Langkah ini menjadi bagian dari transformasi pelayanan publik yang lebih terintegrasi, responsif, dan berorientasi pada kebutuhan masyarakat.
“MPP merupakan pendekatan transformasional yang tidak hanya menyatukan layanan, tetapi juga menyederhanakan proses dan menghadirkan pengalaman pelayanan yang lebih responsif,” ujar Deputi Bidang Pelayanan Publik Kementerian Pendayagunaan Aparatur Negara dan Reformasi Birokrasi (PANRB) Otok Kuswandaru.
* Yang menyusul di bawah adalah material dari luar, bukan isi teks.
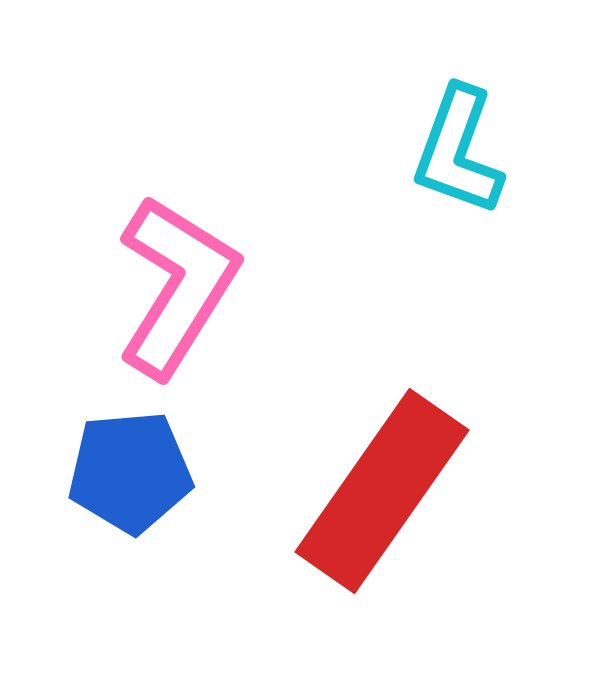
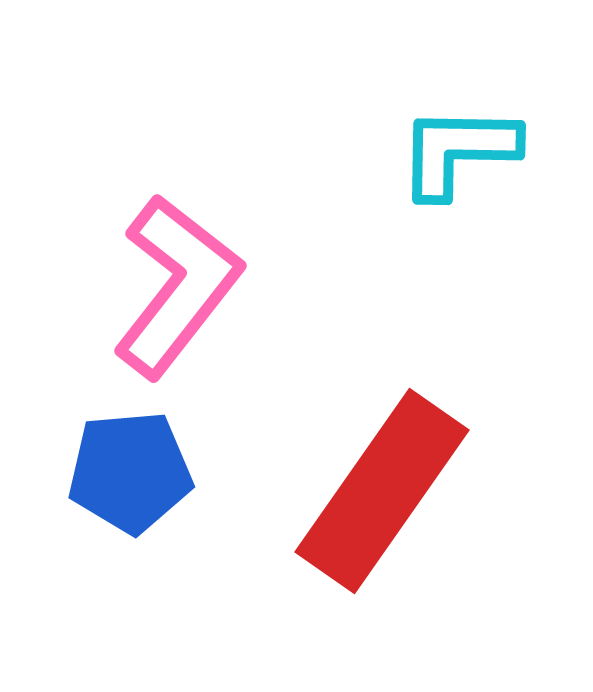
cyan L-shape: rotated 71 degrees clockwise
pink L-shape: rotated 6 degrees clockwise
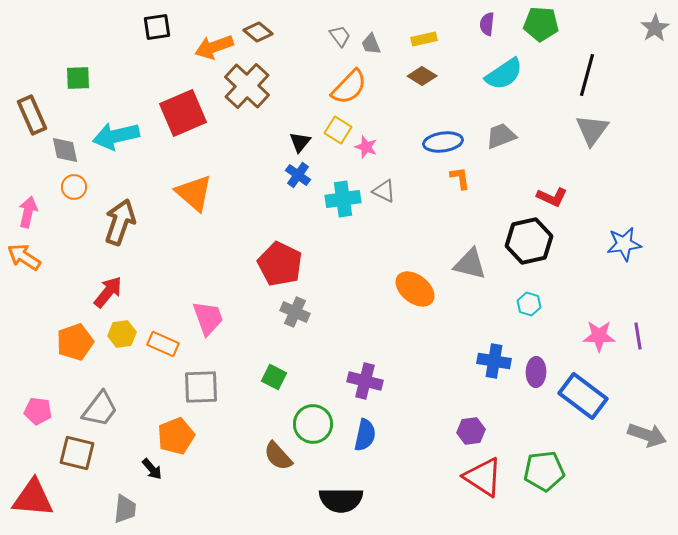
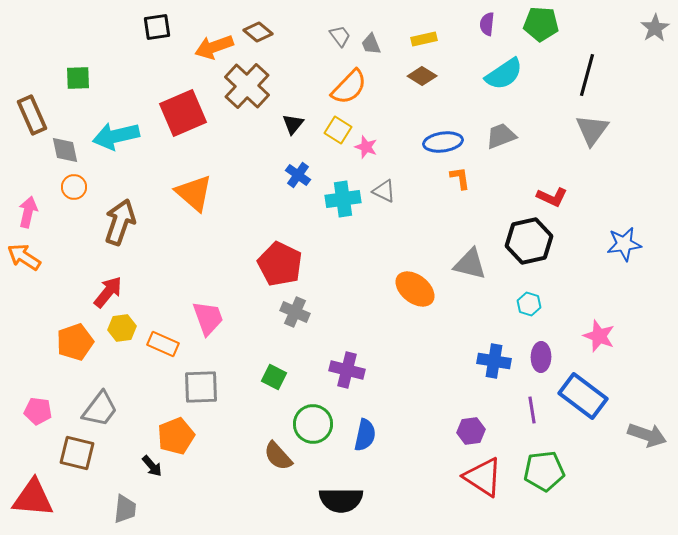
black triangle at (300, 142): moved 7 px left, 18 px up
yellow hexagon at (122, 334): moved 6 px up
pink star at (599, 336): rotated 20 degrees clockwise
purple line at (638, 336): moved 106 px left, 74 px down
purple ellipse at (536, 372): moved 5 px right, 15 px up
purple cross at (365, 381): moved 18 px left, 11 px up
black arrow at (152, 469): moved 3 px up
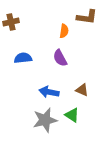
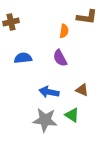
gray star: rotated 20 degrees clockwise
Ia menyampaikan hal itu dalam kegiatan Sharing Knowledge dan Studi Tiru Praktik Baik Penyelenggaraan MPP dan MPP Digital, di MPP Kabupaten Gianyar, Bali.
Menurutnya, MPP tidak sekadar menggabungkan berbagai layanan dalam satu lokasi. MPP juga mencerminkan perubahan paradigma birokrasi menuju pelayanan yang berdampak langsung bagi masyarakat.
Hingga saat ini, sebanyak 305 MPP telah beroperasi di berbagai daerah di Indonesia. Kehadirannya memberikan kemudahan akses layanan dalam satu tempat serta kepastian waktu dan biaya.
Meski demikian, Otok mengimbau instansi pemerintah terutama penyelenggara pelayanan publik tidak menutup mata dengan kritik maupun aspirasi dari masyarakat.
“Suara masyarakat adalah harta karun yang berharga bagi instansi pemerintah jika kita ingin memuaskan masyarakat,” imbuhnya.